■ PROBLEM TO WORK ON: Show each line of the items that contains the string "font". Case counts.

(Stored data)
[Start of section]

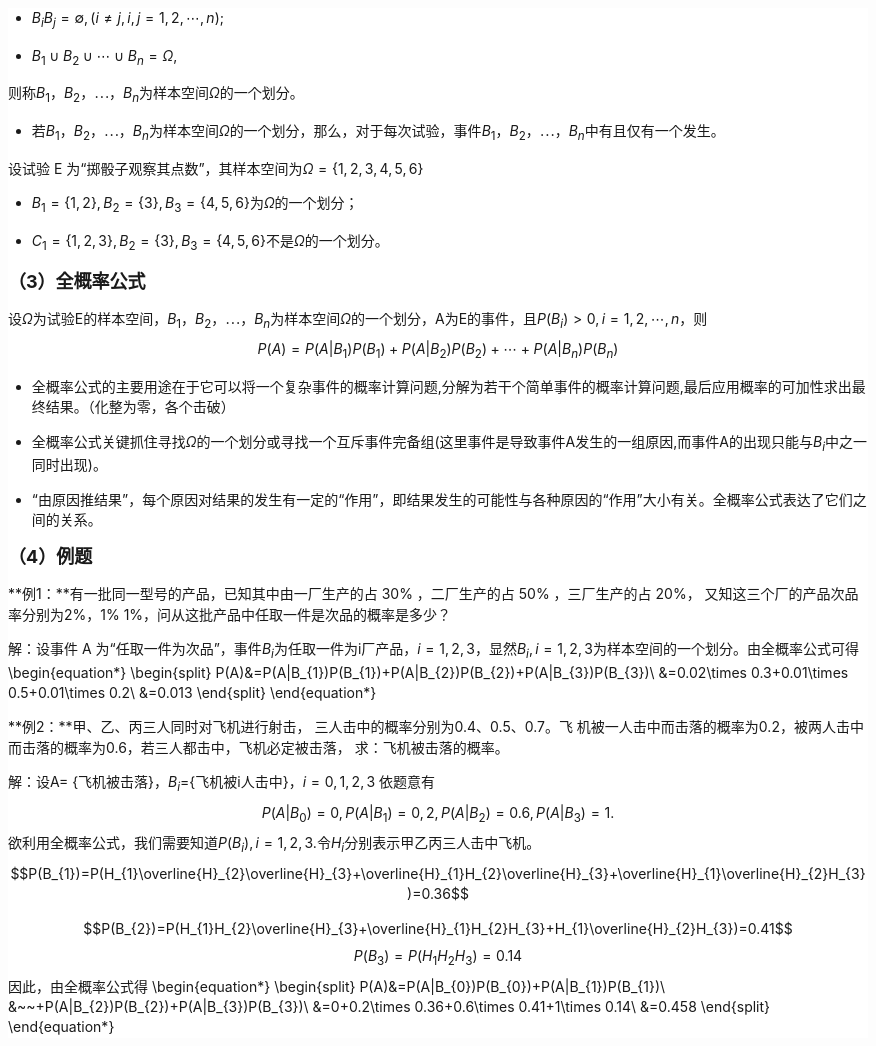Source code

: * $B_{i}B_{j}=\emptyset, (i\neq j, i, j=1, 2, \cdots, n)$;

* $B_{1}\cup B_{2}\cup \cdots\cup B_{n}=\Omega$,

则称$B_{1}$，$B_{2}$，$\cdots$，$B_{n}$为样本空间$\Omega$的一个划分。

* 若$B_{1}$，$B_{2}$，$\cdots$，$B_{n}$为样本空间$\Omega$的一个划分，那么，对于每次试验，事件$B_{1}$，$B_{2}$，$\cdots$，$B_{n}$中有且仅有一个发生。

设试验 E 为“掷骰子观察其点数”，其样本空间为$\Omega=\{1,2,3,4,5,6\}$

* $B_{1}=\{1,2\}, B_{2}=\{3\}, B_{3}=\{4,5,6\}$为$\Omega$的一个划分；

* $C_{1}=\{1,2,3\}, B_{2}=\{3\}, B_{3}=\{4,5,6\}$不是$\Omega$的一个划分。

<font size=4>**（3）全概率公式**</font>

设$\Omega$为试验E的样本空间，$B_{1}$，$B_{2}$，$\cdots$，$B_{n}$为样本空间$\Omega$的一个划分，A为E的事件，且$P(B_{i})>0, i=1,2,\cdots, n$，则
$$P(A)=P(A|B_{1})P(B_{1})+P(A|B_{2})P(B_{2})+\cdots+P(A|B_{n})P(B_{n}) \tag{1.17}$$

* 全概率公式的主要用途在于它可以将一个复杂事件的概率计算问题,分解为若干个简单事件的概率计算问题,最后应用概率的可加性求出最终结果。（化整为零，各个击破）

* 全概率公式关键抓住寻找$\Omega$的一个划分或寻找一个互斥事件完备组(这里事件是导致事件A发生的一组原因,而事件A的出现只能与$B_{i}$中之一同时出现)。

* “由原因推结果”，每个原因对结果的发生有一定的“作用”，即结果发生的可能性与各种原因的“作用”大小有关。全概率公式表达了它们之间的关系。

<font size=4>**（4）例题**</font>

**例1：**有一批同一型号的产品，已知其中由一厂生产的占 30\% ，二厂生产的占 50\% ，三厂生产的占 20\%， 又知这三个厂的产品次品率分别为2\%，1\% 1\%，问从这批产品中任取一件是次品的概率是多少？

解：设事件 A 为“任取一件为次品”，事件$B_{i}$为任取一件为i厂产品，$i=1,2,3$，显然$B_{i}, i=1,2,3$为样本空间的一个划分。由全概率公式可得
\begin{equation*}
\begin{split}
P(A)&=P(A|B_{1})P(B_{1})+P(A|B_{2})P(B_{2})+P(A|B_{3})P(B_{3})\\
&=0.02\times 0.3+0.01\times 0.5+0.01\times 0.2\\
&=0.013
\end{split}
\end{equation*}

**例2：**甲、乙、丙三人同时对飞机进行射击， 三人击中的概率分别为0.4、0.5、0.7。飞 机被一人击中而击落的概率为0.2，被两人击中而击落的概率为0.6，若三人都击中，飞机必定被击落， 求：飞机被击落的概率。

解：设A= {飞机被击落}，$B_{i}$={飞机被i人击中}，$i=0,1,2,3$
依题意有
$$P(A|B_{0})=0, P(A|B_{1})=0,2, P(A|B_{2})=0.6, P(A|B_{3})=1.$$
欲利用全概率公式，我们需要知道$P(B_{i}),i=1,2,3$.令$H_{i}$分别表示甲乙丙三人击中飞机。
$$P(B_{1})=P(H_{1}\overline{H}_{2}\overline{H}_{3}+\overline{H}_{1}H_{2}\overline{H}_{3}+\overline{H}_{1}\overline{H}_{2}H_{3})=0.36$$

$$P(B_{2})=P(H_{1}H_{2}\overline{H}_{3}+\overline{H}_{1}H_{2}H_{3}+H_{1}\overline{H}_{2}H_{3})=0.41$$
$$P(B_{3})=P(H_{1}H_{2}H_{3})=0.14$$ 
因此，由全概率公式得
\begin{equation*}
\begin{split}
P(A)&=P(A|B_{0})P(B_{0})+P(A|B_{1})P(B_{1})\\
&~~+P(A|B_{2})P(B_{2})+P(A|B_{3})P(B_{3})\\
&=0+0.2\times 0.36+0.6\times 0.41+1\times 0.14\\
&=0.458
\end{split}
\end{equation*}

[End of section]

■ RESPONSE TO THE TASK:
<font size=4>**（3）全概率公式**</font>
<font size=4>**（4）例题**</font>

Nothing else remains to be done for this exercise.